Go through the records and restate them word for word, omitting images.

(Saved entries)

BEGIN

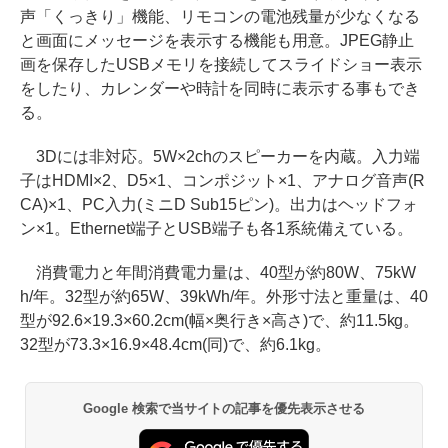
声「くっきり」機能、リモコンの電池残量が少なくなる
と画面にメッセージを表示する機能も用意。JPEG静止
画を保存したUSBメモリを接続してスライドショー表示
をしたり、カレンダーや時計を同時に表示する事もでき
る。
3Dには非対応。5W×2chのスピーカーを内蔵。入力端
子はHDMI×2、D5×1、コンポジット×1、アナログ音声(R
CA)×1、PC入力(ミニD Sub15ピン)。出力はヘッドフォ
ン×1。Ethernet端子とUSB端子も各1系統備えている。
消費電力と年間消費電力量は、40型が約80W、75kW
h/年。32型が約65W、39kWh/年。外形寸法と重量は、40
型が92.6×19.3×60.2cm(幅×奥行き×高さ)で、約11.5kg。
32型が73.3×16.9×48.4cm(同)で、約6.1kg。
Google 検索で当サイトの記事を優先表示させる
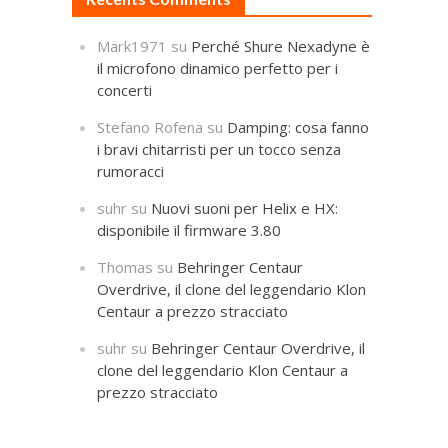
Mark1971
su
Perché Shure Nexadyne è
il microfono dinamico perfetto per i
concerti
Stefano Rofena
su
Damping: cosa fanno
i bravi chitarristi per un tocco senza
rumoracci
suhr
su
Nuovi suoni per Helix e HX:
disponibile il firmware 3.80
Thomas
su
Behringer Centaur
Overdrive, il clone del leggendario Klon
Centaur a prezzo stracciato
suhr
su
Behringer Centaur Overdrive, il
clone del leggendario Klon Centaur a
prezzo stracciato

END

• _EXERCISE SOLUTION_:
声「くっきり」機能、リモコンの電池残量が少なくなる
と画面にメッセージを表示する機能も用意。JPEG静止
画を保存したUSBメモリを接続してスライドショー表示
をしたり、カレンダーや時計を同時に表示する事もでき
る。
3Dには非対応。5W×2chのスピーカーを内蔵。入力端
子はHDMI×2、D5×1、コンポジット×1、アナログ音声(R
CA)×1、PC入力(ミニD Sub15ピン)。出力はヘッドフォ
ン×1。Ethernet端子とUSB端子も各1系統備えている。
消費電力と年間消費電力量は、40型が約80W、75kW
h/年。32型が約65W、39kWh/年。外形寸法と重量は、40
型が92.6×19.3×60.2cm(幅×奥行き×高さ)で、約11.5kg。
32型が73.3×16.9×48.4cm(同)で、約6.1kg。
Google 検索で当サイトの記事を優先表示させる
Mark1971
su
Perché Shure Nexadyne è
il microfono dinamico perfetto per i
concerti
Stefano Rofena
su
Damping: cosa fanno
i bravi chitarristi per un tocco senza
rumoracci
suhr
su
Nuovi suoni per Helix e HX:
disponibile il firmware 3.80
Thomas
su
Behringer Centaur
Overdrive, il clone del leggendario Klon
Centaur a prezzo stracciato
suhr
su
Behringer Centaur Overdrive, il
clone del leggendario Klon Centaur a
prezzo stracciato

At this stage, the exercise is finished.